The entry to Beauty and Essex is through the pawn shop. Door number 1. Yes, a real pawnshop with glass display cases showcasing an array of jewelry and assorted treasures. Security cameras are part of the object d’art and are pointed at the glittering cases in the pawn shop entrance. Another case is inside the “vault”, the dining room on the main level. The century old M Katz and son furniture store is a huge space that is transformative. AvroKo, the award winning design team is attributed for the phenomenon. As the rear door opens, this would be door number 2, the view is a grand multi-story staircase with a drop chandelier that focuses attention on a bi-level bar that both captivates and cautions a step to the inside. A wall is covered in horsehair and another wall of vintage wood jewelry box paneling. The food is small plates, saying nothing about a farm or a table. Instead, the menu boasts a smattering of mixed ethnic tapas from Thai to grilled cheese and tomato soup dumplings. It was rather dark in our corner when the food arrived, leaving me uncertain of differentiating between the plates, however we were appreciative that our choices were (mostly) scrumptious.

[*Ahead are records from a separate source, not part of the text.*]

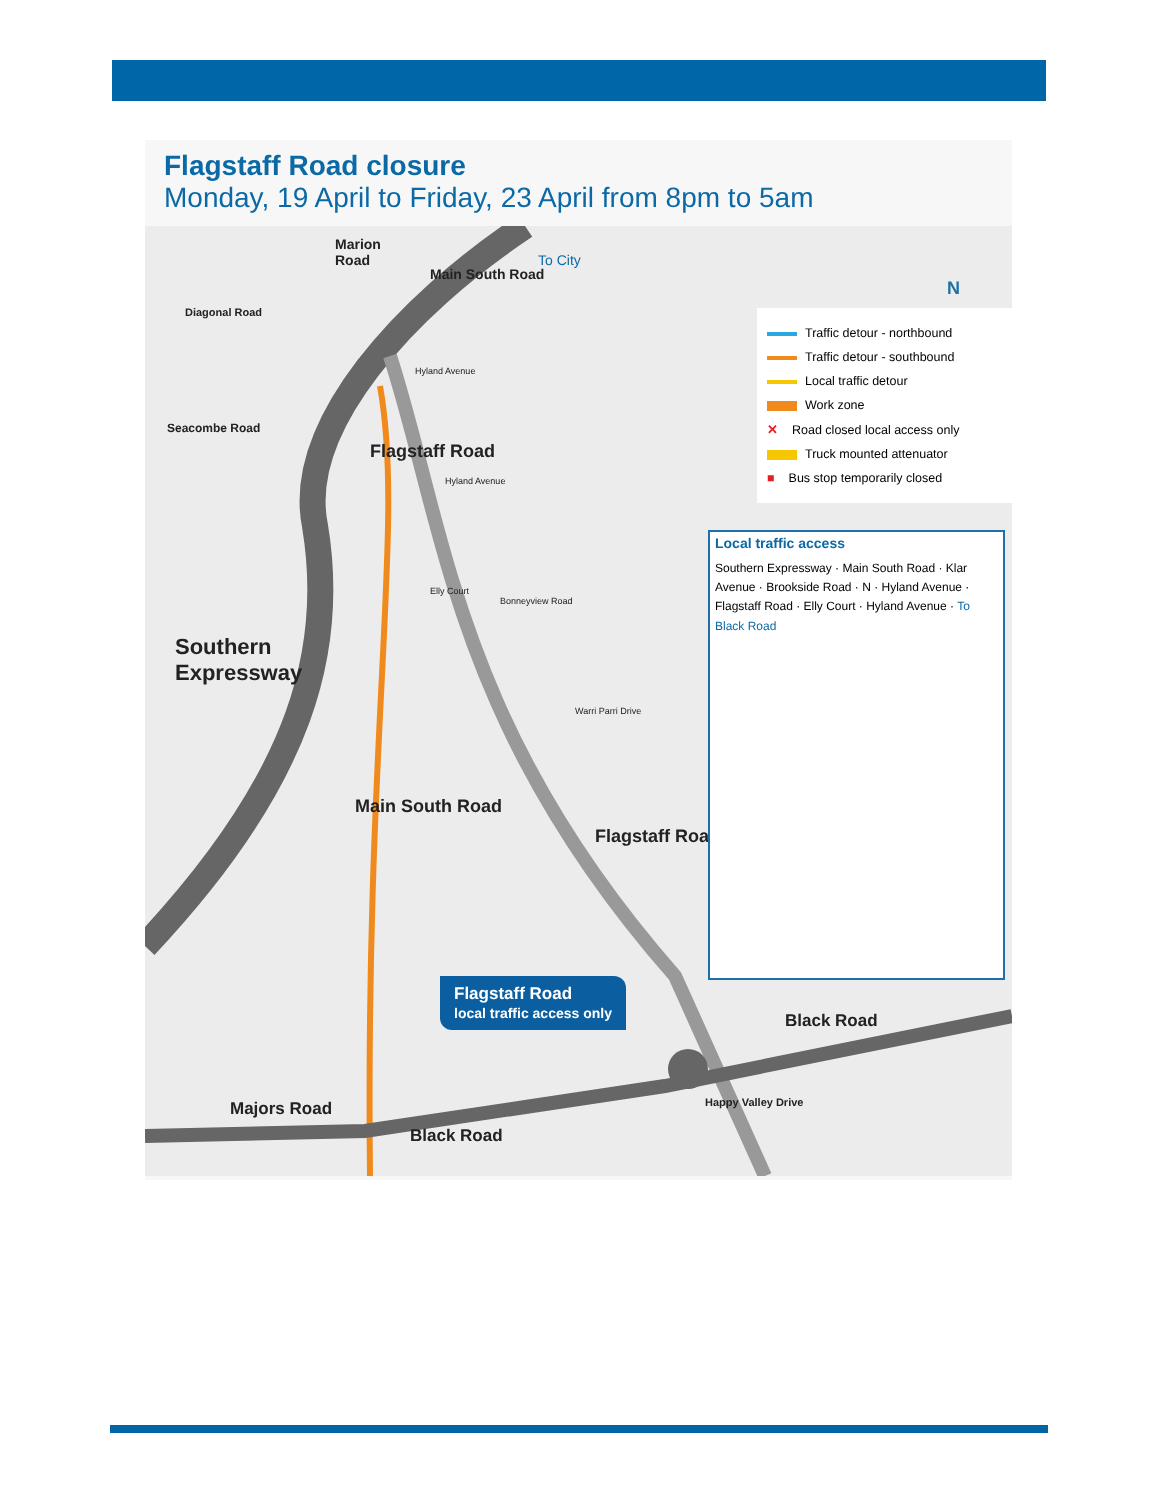Flagstaff Road closure
Monday, 19 April to Friday, 23 April from 8pm to 5am
Marion
Road To City
Diagonal Road
Main South Road
Hyland Avenue
Seacombe Road
Flagstaff Road
Hyland Avenue
Southern
Expressway
Elly Court
Bonneyview Road
Warri Parri Drive
Main South Road
Flagstaff Road
Black Road
Majors Road
Black Road
Happy Valley Drive
N
Traffic detour - northbound
Traffic detour - southbound
Local traffic detour
Work zone
✕ Road closed local access only
Truck mounted attenuator
■ Bus stop temporarily closed
Local traffic access
Southern Expressway · Main South Road · Klar Avenue · Brookside Road · N · Hyland Avenue · Flagstaff Road · Elly Court · Hyland Avenue · To Black Road
Flagstaff Road
local traffic access only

The entire place is a bit surreal to be sure. And then, the visit to the ladies room brought it all back home. As my girlfriend and I descended to the lower level to use the ladies room before departing, yet another experience was to await us behind door number 3. There is a bartender (female) pouring champagne, actually a very good glass of champagne. A few sofas in the back and a gaggle of women hanging out in the lieu! Who knew? This is the first destination bathroom of it’s kind I was told. Sitting down with my girlfriend, a jazz and cabaret singer, I think it’s time and place for a song. Soon enough we are joined by a bigger group and before long we are all singing along with Marcie. As we take a break to laugh and introduce ourselves, we learn that this is a bachelorette party, with the bride wearing a celebratory costume for the Queen’s jubilee. I can’t believe how much fun this is, nor that this is the New York I am catching up with. So when we ask when and where the wedding is, and learn that the whole group is from Fairfield, Connecticut? You can’t make this stuff up. There we are, my night out with fellow ‘out of townies.’ To Kristen, Bride in the Bathroom, congrats from Marcie and I. It was very nice meeting you and your wedding party in the ladies room!
Kristen’s wedding took place Saturday the 21st of July at Longshore in Westport.
Linda Patscot has had a successful career as CEO for Pulse, a marketing research firm specializing in behavior and trend analysis for Fortune 500 companies. Her interest in politics and medicine inspired her to found BirthRoad, a consultancy helping intended parents explore 3rd Party Reproduction. She lives In Fairfield with her family where she is currently writing a book.